Developments In Primary Physical Education and School Sport

Primary PE and Sport Premium

Recently, there have been several items in the news regarding developments in primary school PE that will be of interest to both educators and students. Last week, the Coaching in Schools Portal was unveiled by Sports Coach UK to provide advice for head teachers on how to effectively recruit, develop and utilise coaches through government funding. Primary schools across England are receiving more than £150 million a year from the government to help improve physical education and sport, with an average £9,000 allocated to a typical 250-pupil primary school. PE and sport premium is already helping to transform PE lessons across the UK; enabling schools to buy new equipment, run free after-school clubs, offer additional training to staff, and hire extra coaches and specialist PE teachers.

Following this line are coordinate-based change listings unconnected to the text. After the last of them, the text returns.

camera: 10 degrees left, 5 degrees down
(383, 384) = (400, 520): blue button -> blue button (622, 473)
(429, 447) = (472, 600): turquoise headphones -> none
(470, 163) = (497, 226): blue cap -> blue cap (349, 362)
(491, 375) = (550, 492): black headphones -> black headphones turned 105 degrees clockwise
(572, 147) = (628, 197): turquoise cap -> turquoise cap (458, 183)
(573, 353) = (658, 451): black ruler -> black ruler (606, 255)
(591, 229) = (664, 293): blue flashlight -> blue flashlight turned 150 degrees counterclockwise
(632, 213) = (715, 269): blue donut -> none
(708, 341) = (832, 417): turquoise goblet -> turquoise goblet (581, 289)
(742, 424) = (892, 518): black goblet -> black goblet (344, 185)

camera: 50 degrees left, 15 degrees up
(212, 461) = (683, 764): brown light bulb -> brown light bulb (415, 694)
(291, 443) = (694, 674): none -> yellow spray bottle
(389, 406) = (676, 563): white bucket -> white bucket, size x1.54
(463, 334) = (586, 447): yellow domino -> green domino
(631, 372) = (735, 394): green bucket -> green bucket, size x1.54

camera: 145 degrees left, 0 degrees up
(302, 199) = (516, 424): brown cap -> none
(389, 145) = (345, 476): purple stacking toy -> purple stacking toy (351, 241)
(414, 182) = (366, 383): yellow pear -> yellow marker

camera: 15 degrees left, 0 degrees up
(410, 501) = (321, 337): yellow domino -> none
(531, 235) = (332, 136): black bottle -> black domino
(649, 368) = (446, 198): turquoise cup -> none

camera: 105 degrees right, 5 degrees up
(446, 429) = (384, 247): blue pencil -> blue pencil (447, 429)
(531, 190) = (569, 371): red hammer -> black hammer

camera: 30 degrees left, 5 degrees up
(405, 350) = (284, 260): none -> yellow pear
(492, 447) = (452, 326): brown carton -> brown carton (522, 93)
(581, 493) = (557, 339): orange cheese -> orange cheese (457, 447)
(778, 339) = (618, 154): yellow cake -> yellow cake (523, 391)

To coincide with the launch of the website, Sport England (2015) has produced a series of short films to illustrate how some schools have use the extra money. The films offer a comprehensive guide to all aspects of physical literacy in primary schools and support their recent guidance documents on promoting best practice. Research by Sport England shows that since the funding was introduced, primary schools are now doing an extra 13 minutes of PE each week on average (now totalling 122 minutes) and more than 90% of schools report improvements in children’s health, behaviour and lifestyle.

The increased funding was part of a drive to ensure as many children as possible are participating in physical activity and given the guidance and resources they need to continue an active and healthy lifestyle into adulthood. With this in mind, Sport England and other national partners have collaborated with the Government to develop a vision for PE and School Sport: “All pupils leaving primary school physically literate and with the knowledge, skills and motivation necessary to equip them for a healthy lifestyle and lifelong participation in physical activity and sport.”

The Ministers To-Do List

The importance of sport in schools is further underlined this February in the launch of the ‘Minister’s To Do List’ project from the Sport and Recreation Alliance (2015). The project aims to provide incoming ministers with a list of priorities in the run up to the election, with a strong mandate from the Alliance’s members. The project is designed to highlight the many physical, social and economic advantages that the sports and recreation sector brings to the health of the nation, and offers a straightforward programme to any future government that would remove some of the obstacles the sector currently faces. Key Tasks on the To-Do List include:

  • Support for grassroots sport and recreation, such as community sports clubs (through a return from profits made by the sports gambling industry), and an 80% rate relief for all NGB-accredited clubs.
  • Increased investment in teacher training, PE and school sport: all physical education should be delivered by qualified teachers and coaches and continue to be assessed rigorously by Ofsted. Additionally, every school’s physical activity choices (both competitive and non competitive) must be wide enough to attract and engage children of all interest, abilities and motivations, and there should be more opportunities for students to be active in the natural world.
  • Local authorities to produce robust strategy for physical activity opportunities based on needs of the local community, outlining how sport and recreation will be delivered in their area. Local authorities should also create, protect and utilise accessible places where people can be active, and the rules regarding asset transfer should highlight the importance of physical activity to support this.
  • Retain the UK as a home of world-class sport and sporting events through a relaxation on rules for taxation of elite athletes and better intellectual property protection. The government should produce a strategy to protect the integrity and honesty of top level sport from corrupt betting, and make the secondary ticket market as transparent as possible through effective legislation and regulation.
  • Create a Minister for the Outdoors dedicated to maximising the full potential of the natural environment and delivering a long-term outdoor strategy for the UK. This strategy would be agreed by stakeholders and ensure the continued preservation and promotion of the nation’s paths, trails, waterways and coastline. The Government should place outdoor activity and green spaces at the heart of policies to improve national health.

The implementation of the above list would support the increase in physical activity in the UK and ensure that young people grow up with the confidence, opportunities and motivation to participate in sport and recreation.